Precipitation is generated after water vapour condenses in the atmosphere, and precipitation intensity is governed by the availability of atmospheric water vapour. Because the atmosphere can hold more moisture as temperature rises, climate scientists expect to see an intensification of precipitation extremes with climate change.
Because previous studies mainly investigated the precipitation response, Gentine’s team decided to examine the response of both precipitation and storm runoff extremes to naturally and anthropogenically driven changes in surface temperature and atmospheric moisture content. They performed a global scale hydrological analysis to characterize the responses and their underlying physical mechanisms. The researchers then assessed the influence of variability across decades on the scaling of runoff extremes and temperature, then systematically compared this with changes in precipitation extremes. Their observational daily runoff data came from the Global Runoff Data Centre (GRDC) datasets, and daily precipitation and near-surface air temperature data from Global Summary of the Day (GSOD) dataset.
“We were trying to find the physical mechanisms behind why precipitation and runoff extremes are increasing all over the globe,” said the study’s lead author Jiabo Yin, a visiting student from Wuhan University working in Gentine’s group. “We know that precipitation and runoff extremes will significantly intensify in the future, and we need to modify our infrastructures accordingly. Our study establishes a framework for investigating the runoff response.”
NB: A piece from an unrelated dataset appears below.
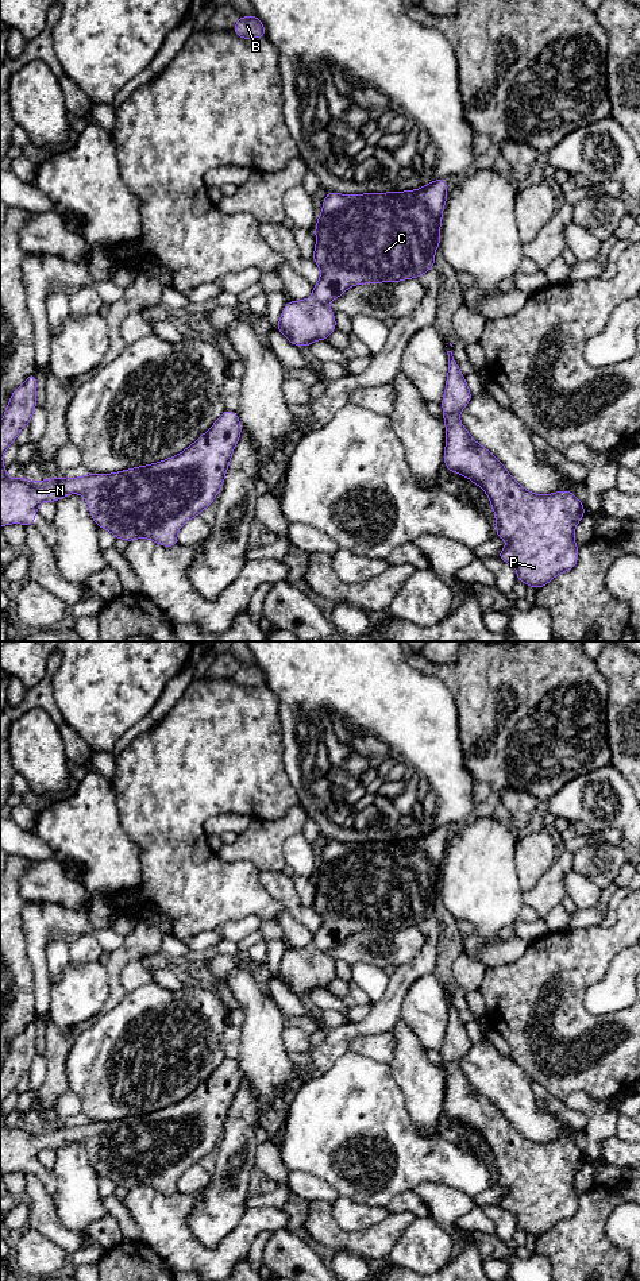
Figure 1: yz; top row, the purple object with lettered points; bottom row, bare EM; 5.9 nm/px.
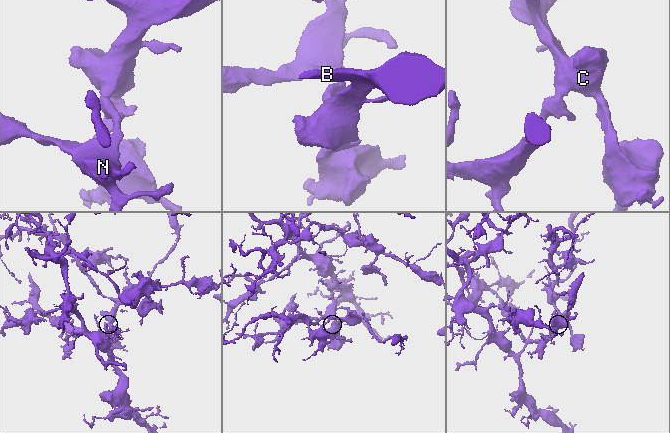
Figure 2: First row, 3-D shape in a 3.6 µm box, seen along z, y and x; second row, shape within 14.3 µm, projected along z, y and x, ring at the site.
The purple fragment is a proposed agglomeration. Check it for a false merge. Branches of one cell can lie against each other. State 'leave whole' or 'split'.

Precipitation is governed both by thermodynamics (the relationship of water vapour to temperature) and atmospheric dynamics. Gentine’s team plans next to try to partition the impacts of thermodynamic and dynamics on precipitation to gain a deeper understanding about precipitation intensification. They will also focus on detecting changes due to warming versus those due to human activity in order to establish an adaptive water resources management system.